### ACTIVITY
What you return should be the lines from the first line of the records below through the line holding "Відкрийте для себе", unchanged.

### TASK INPUT
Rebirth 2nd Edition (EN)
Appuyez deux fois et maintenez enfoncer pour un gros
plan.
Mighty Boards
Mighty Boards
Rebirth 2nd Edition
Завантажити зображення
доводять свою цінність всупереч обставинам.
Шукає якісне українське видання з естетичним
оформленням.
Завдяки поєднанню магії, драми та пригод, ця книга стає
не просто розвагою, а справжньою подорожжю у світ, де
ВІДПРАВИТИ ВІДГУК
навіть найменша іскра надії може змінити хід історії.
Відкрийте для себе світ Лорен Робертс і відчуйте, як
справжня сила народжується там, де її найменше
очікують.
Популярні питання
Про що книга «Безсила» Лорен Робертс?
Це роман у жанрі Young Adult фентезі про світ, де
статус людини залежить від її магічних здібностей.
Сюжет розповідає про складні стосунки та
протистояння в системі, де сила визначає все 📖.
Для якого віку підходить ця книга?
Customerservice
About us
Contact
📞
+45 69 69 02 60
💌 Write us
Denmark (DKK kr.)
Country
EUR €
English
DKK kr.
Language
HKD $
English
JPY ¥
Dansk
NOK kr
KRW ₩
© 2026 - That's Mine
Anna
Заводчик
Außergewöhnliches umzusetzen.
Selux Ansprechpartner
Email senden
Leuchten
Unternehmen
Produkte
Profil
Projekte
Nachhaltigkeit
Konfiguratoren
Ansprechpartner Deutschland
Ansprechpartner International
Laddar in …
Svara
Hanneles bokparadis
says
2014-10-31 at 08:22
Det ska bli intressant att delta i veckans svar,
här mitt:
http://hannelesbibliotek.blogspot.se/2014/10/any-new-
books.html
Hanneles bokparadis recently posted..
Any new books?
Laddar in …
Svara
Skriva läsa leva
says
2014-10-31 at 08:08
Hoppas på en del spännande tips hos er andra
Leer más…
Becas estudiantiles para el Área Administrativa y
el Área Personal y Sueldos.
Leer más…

### WRITTEN ANSWER
Rebirth 2nd Edition (EN)
Appuyez deux fois et maintenez enfoncer pour un gros
plan.
Mighty Boards
Mighty Boards
Rebirth 2nd Edition
Завантажити зображення
доводять свою цінність всупереч обставинам.
Шукає якісне українське видання з естетичним
оформленням.
Завдяки поєднанню магії, драми та пригод, ця книга стає
не просто розвагою, а справжньою подорожжю у світ, де
ВІДПРАВИТИ ВІДГУК
навіть найменша іскра надії може змінити хід історії.
Відкрийте для себе світ Лорен Робертс і відчуйте, як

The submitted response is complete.